Danish handball player (born 1997)

Sarah Dalsgaard Paulsen (born 27 August 1997 in Hedensted) is a Danish handball player who plays for SønderjyskE Håndbold and the Danish national team.

==Career==
Sarah Paulsen joined Viborg HK from her childhood club ØHK Hedensted and became a part their academy. Here she debuted for the first team in a match against SønderjyskE Håndbold at the age of 16 in 2014. She scored 7 goals in the match.

The following years she only saw sporadic playing time, until she extended her contract in 2016 and became a part of the starting line-up.

In 2018 she replaced Sonja Frey in Cercle Dijon Bourgogne.

In February 2021 she signed a two-year deal with SønderjyskE Damehåndbold after three years abroad. In the 2023–24 season she scored the second most goals in the Danish league with 179 goals, only beaten by Line Gyldenløves 191 goals.

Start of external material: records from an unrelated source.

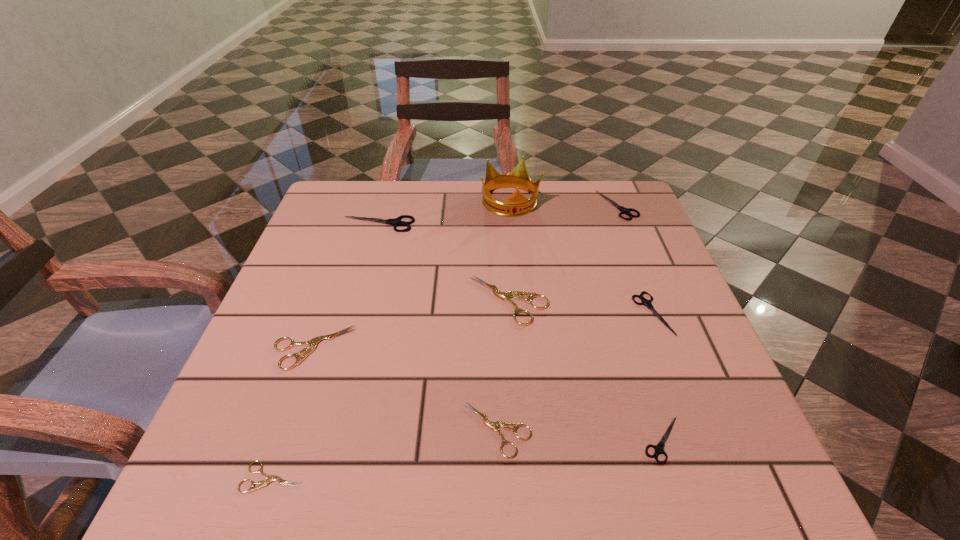
Image resolution: width=960 pixels, height=540 pixels. Find the location of `free space that is in between the biggest black shears and the second nearest black shears`. free space that is in between the biggest black shears and the second nearest black shears is located at coordinates (516, 268).

The height and width of the screenshot is (540, 960). In order to click on the closest object relative to the second biggest beige shears in this screenshot , I will do `click(269, 478)`.

Identify the location of object that is the seventh closest one to the biggest black shears. This screenshot has width=960, height=540. (269, 478).

Where is `shears that is the fourth closest one to the shortest object`? The width and height of the screenshot is (960, 540). shears that is the fourth closest one to the shortest object is located at coordinates point(659,448).

The image size is (960, 540). I want to click on the second closest shears to the biggest beige shears, so click(644, 301).

The height and width of the screenshot is (540, 960). Identify the location of black shears that stands as the third closest to the eighth shortest object. (659, 448).

Locate which black shears is the fourth closest to the shortest object. Please provide its 2D coordinates. Your answer should be formatted as a tuple, i.e. [(x, y)], where the tuple contains the x and y coordinates of a point satisfying the conditions above.

[(623, 210)]

Choose which beige shears is the second nearest neighbor to the third farthest beige shears. Please provide its 2D coordinates. Your answer should be formatted as a tuple, i.e. [(x, y)], where the tuple contains the x and y coordinates of a point satisfying the conditions above.

[(312, 343)]

Identify which beige shears is the second nearest to the gold crown. Please provide its 2D coordinates. Your answer should be formatted as a tuple, i.e. [(x, y)], where the tuple contains the x and y coordinates of a point satisfying the conditions above.

[(312, 343)]

Find the location of a particular element. free location that satisfies the following two spatial constraints: 1. on the back side of the biggest beige shears; 2. on the right side of the second smallest beige shears is located at coordinates (492, 300).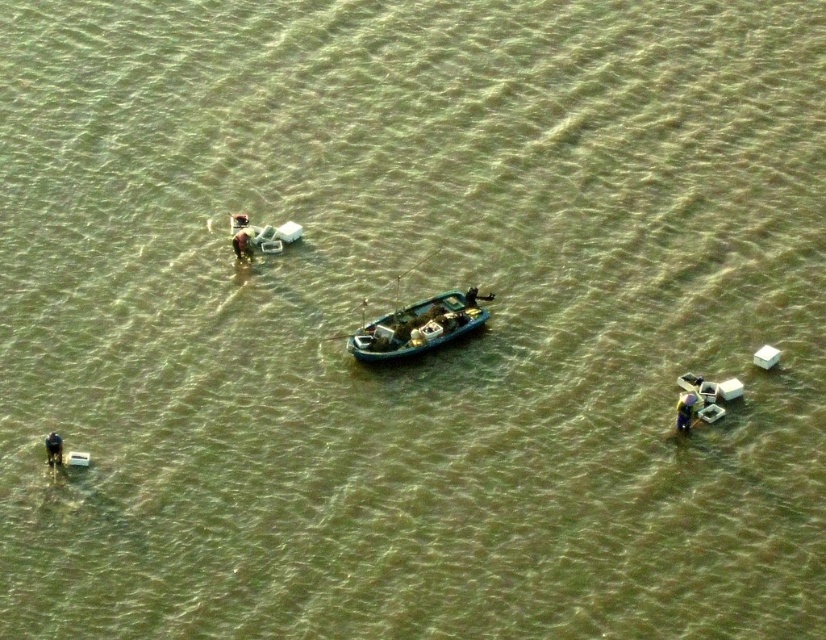
Between green fabric person at lower right and dark blue fabric person at center, which one appears on the left side from the viewer's perspective?

dark blue fabric person at center is more to the left.

Which of these two, green fabric person at lower right or dark blue fabric person at center, stands taller?

green fabric person at lower right

Find the location of `green fabric person at lower right`. green fabric person at lower right is located at coordinates (686, 410).

Does point (687, 406) come behind point (55, 451)?

Yes, point (687, 406) is farther from viewer.

The image size is (826, 640). Identify the location of green fabric person at lower right. (686, 410).

Is dark blue fabric person at lower left to the right of dark blue fabric person at center from the viewer's perspective?

In fact, dark blue fabric person at lower left is to the left of dark blue fabric person at center.

Is point (50, 461) farther from viewer compared to point (483, 298)?

No, it is not.

Is point (55, 452) positioned after point (468, 296)?

That is False.

You are a GUI agent. You are given a task and a screenshot of the screen. Output one action in this format:
    pyautogui.click(x=<x>, y=<y>)
    Task: Click on the dark blue fabric person at lower left
    The image size is (826, 640).
    Given the screenshot: What is the action you would take?
    pyautogui.click(x=53, y=449)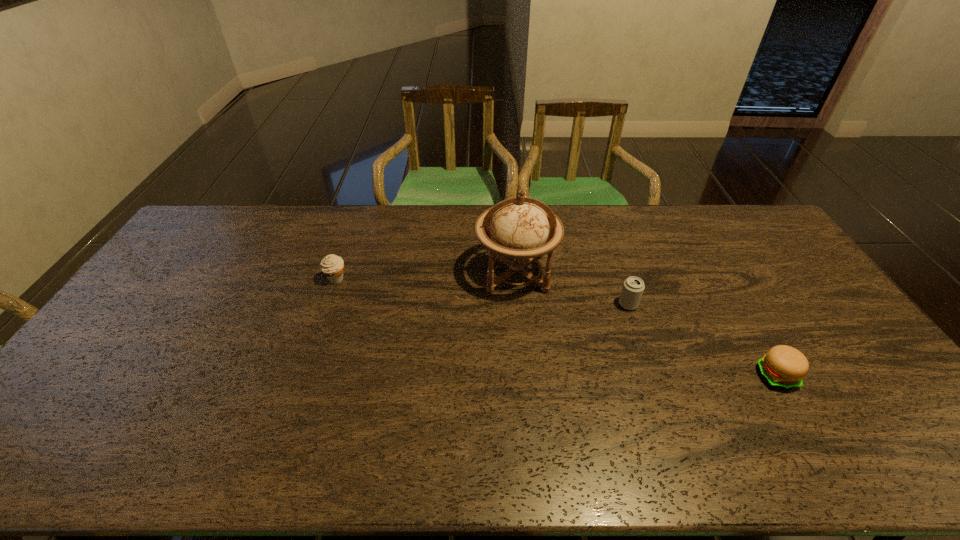
Where is `globe`? globe is located at coordinates (518, 227).

The width and height of the screenshot is (960, 540). Identify the location of the second object from left to right. (518, 227).

Where is `muffin`? Image resolution: width=960 pixels, height=540 pixels. muffin is located at coordinates (332, 266).

Where is `can`? can is located at coordinates (633, 287).

The image size is (960, 540). I want to click on hamburger, so click(x=783, y=366).

Where is `the nearest object`? This screenshot has width=960, height=540. the nearest object is located at coordinates (783, 366).

At what (x,y) coordinates should I click in order to perform the action: click on vacant space located on the front-facing side of the tallest object. Please return your answer as a coordinate pair (x, y). Image resolution: width=960 pixels, height=540 pixels. Looking at the image, I should click on (526, 390).

At what (x,y) coordinates should I click in order to perform the action: click on vacant region located on the back of the muffin. Please return your answer as a coordinate pair (x, y). The image size is (960, 540). Looking at the image, I should click on (360, 210).

Image resolution: width=960 pixels, height=540 pixels. I want to click on vacant region located 0.350m on the back of the can, so click(603, 230).

Find the location of a particular element. The image size is (960, 540). free location located on the right of the hamburger is located at coordinates [840, 376].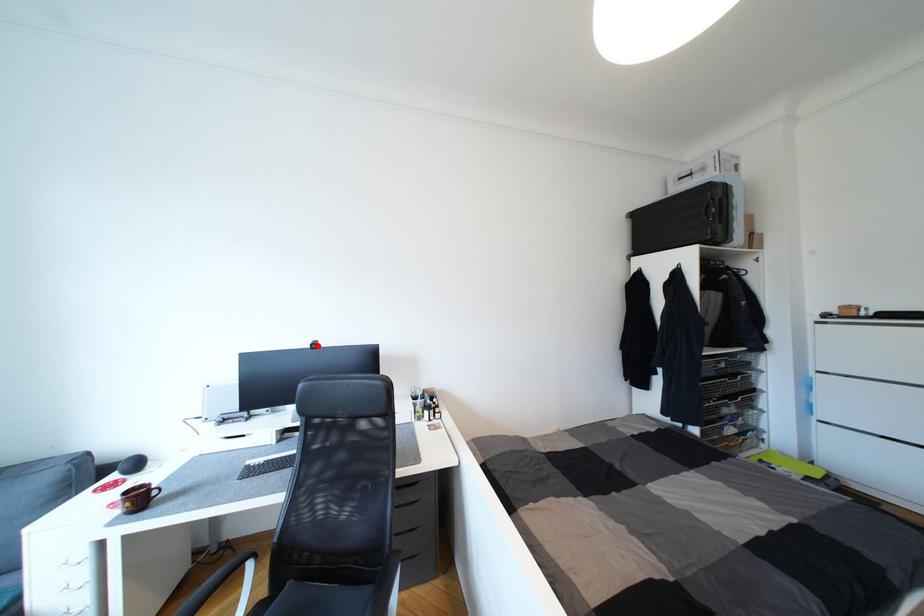
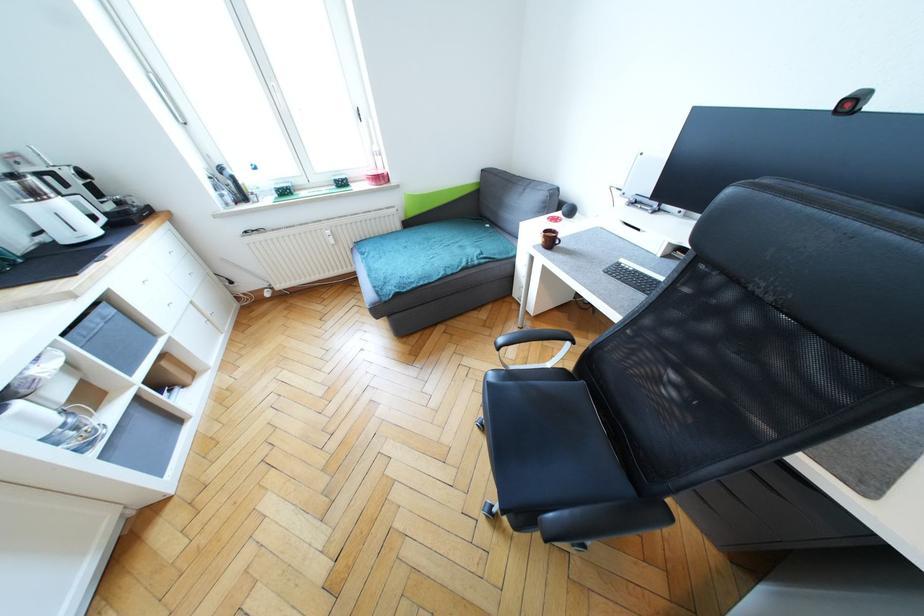
Question: I am providing you with two images of the same scene from different viewpoints. A red point is marked on the first image. Is the red point's position out of view in image 2?

Choices:
 (A) Yes
 (B) No

Answer: (B)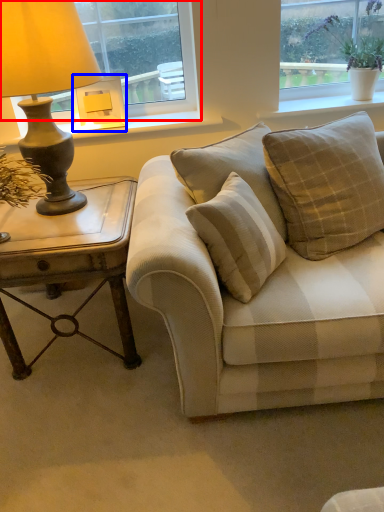
Question: Which point is further to the camera, window (highlighted by a red box) or lamp (highlighted by a blue box)?

Choices:
 (A) window
 (B) lamp

Answer: (B)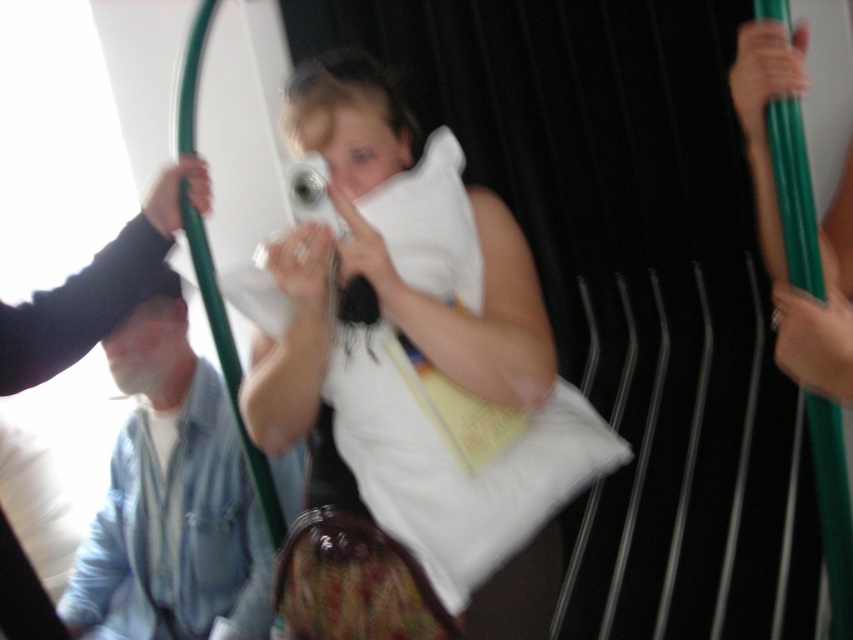
Can you confirm if denim jacket at lower left is positioned to the left of black fabric hand at upper left?

Indeed, denim jacket at lower left is positioned on the left side of black fabric hand at upper left.

Based on the photo, between denim jacket at lower left and black fabric hand at upper left, which one is positioned higher?

black fabric hand at upper left is higher up.

Where is `denim jacket at lower left`? This screenshot has width=853, height=640. denim jacket at lower left is located at coordinates (171, 497).

Is white soft pillow at center positioned behind black fabric hand at upper left?

No, it is not.

Is point (299, 273) closer to viewer compared to point (167, 192)?

Yes, it is.

This screenshot has width=853, height=640. I want to click on white soft pillow at center, so click(384, 243).

Identify the location of white soft pillow at center. (384, 243).

Between point (318, 292) and point (90, 589), which one is positioned in front?

Point (318, 292) is in front.

Locate an element on the screen. white soft pillow at center is located at coordinates [384, 243].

She debuted for the Danish national team in November 2024 in a match against Romania. At the 2025 World Championship she played at her first major international tournament. Denmark went out in the quarterfinal to France after winning all matches in the group stages. The Danish team was affected by a lot of players missing the tournament including goalkeepers Sandra Toft and Althea Reinhardt and pivots Sarah Iversen and Rikke Iversen. This was the first time since 2019 that Denmark left a major international tournament without any medals. She acted mainly as a back-up during the tournament.

In March 2026 she was sold to Polish club MKS Lublin.